Data in this exercise:
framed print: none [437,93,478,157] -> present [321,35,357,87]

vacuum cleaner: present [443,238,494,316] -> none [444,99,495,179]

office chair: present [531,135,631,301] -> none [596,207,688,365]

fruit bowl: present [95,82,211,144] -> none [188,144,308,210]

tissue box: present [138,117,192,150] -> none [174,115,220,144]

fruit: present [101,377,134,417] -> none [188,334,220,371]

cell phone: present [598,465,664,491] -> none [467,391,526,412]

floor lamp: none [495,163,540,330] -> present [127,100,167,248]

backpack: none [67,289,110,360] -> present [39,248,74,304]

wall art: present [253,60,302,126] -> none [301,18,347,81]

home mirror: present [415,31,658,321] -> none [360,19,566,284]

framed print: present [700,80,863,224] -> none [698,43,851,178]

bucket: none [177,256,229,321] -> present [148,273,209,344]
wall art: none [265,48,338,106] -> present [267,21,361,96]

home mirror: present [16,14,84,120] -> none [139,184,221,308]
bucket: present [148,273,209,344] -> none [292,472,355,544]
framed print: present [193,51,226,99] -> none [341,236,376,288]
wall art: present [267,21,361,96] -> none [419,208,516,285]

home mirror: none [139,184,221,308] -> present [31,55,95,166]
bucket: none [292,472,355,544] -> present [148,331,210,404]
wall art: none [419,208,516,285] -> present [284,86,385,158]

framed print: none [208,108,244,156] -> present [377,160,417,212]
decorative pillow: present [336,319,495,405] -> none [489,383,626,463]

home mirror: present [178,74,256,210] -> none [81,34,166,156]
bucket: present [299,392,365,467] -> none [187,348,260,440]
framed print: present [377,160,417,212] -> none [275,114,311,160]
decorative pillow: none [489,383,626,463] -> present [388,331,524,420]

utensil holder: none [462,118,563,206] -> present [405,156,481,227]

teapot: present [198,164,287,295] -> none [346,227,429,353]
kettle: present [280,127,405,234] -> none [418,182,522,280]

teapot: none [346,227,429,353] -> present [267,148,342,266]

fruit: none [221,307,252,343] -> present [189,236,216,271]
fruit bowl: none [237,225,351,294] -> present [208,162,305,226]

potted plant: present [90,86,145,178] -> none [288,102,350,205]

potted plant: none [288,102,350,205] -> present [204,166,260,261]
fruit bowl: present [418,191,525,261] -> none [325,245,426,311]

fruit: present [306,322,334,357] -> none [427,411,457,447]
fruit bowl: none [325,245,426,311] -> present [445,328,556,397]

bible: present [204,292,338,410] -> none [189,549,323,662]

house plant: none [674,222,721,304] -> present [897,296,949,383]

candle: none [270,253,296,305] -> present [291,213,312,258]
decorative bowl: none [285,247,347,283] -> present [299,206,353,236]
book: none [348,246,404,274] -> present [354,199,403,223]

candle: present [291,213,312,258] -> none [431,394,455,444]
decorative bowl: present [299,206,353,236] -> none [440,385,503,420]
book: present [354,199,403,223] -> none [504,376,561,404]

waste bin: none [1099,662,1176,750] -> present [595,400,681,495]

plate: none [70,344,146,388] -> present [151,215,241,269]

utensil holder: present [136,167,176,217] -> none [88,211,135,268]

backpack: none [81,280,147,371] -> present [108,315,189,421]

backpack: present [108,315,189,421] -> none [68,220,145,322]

Task item:
Only the lines from the one bearing "book: none [348,246,404,274]" through the end of the entries above belong in the answer, each one exactly as given.

Answer area:
book: none [348,246,404,274] -> present [354,199,403,223]

candle: present [291,213,312,258] -> none [431,394,455,444]
decorative bowl: present [299,206,353,236] -> none [440,385,503,420]
book: present [354,199,403,223] -> none [504,376,561,404]

waste bin: none [1099,662,1176,750] -> present [595,400,681,495]

plate: none [70,344,146,388] -> present [151,215,241,269]

utensil holder: present [136,167,176,217] -> none [88,211,135,268]

backpack: none [81,280,147,371] -> present [108,315,189,421]

backpack: present [108,315,189,421] -> none [68,220,145,322]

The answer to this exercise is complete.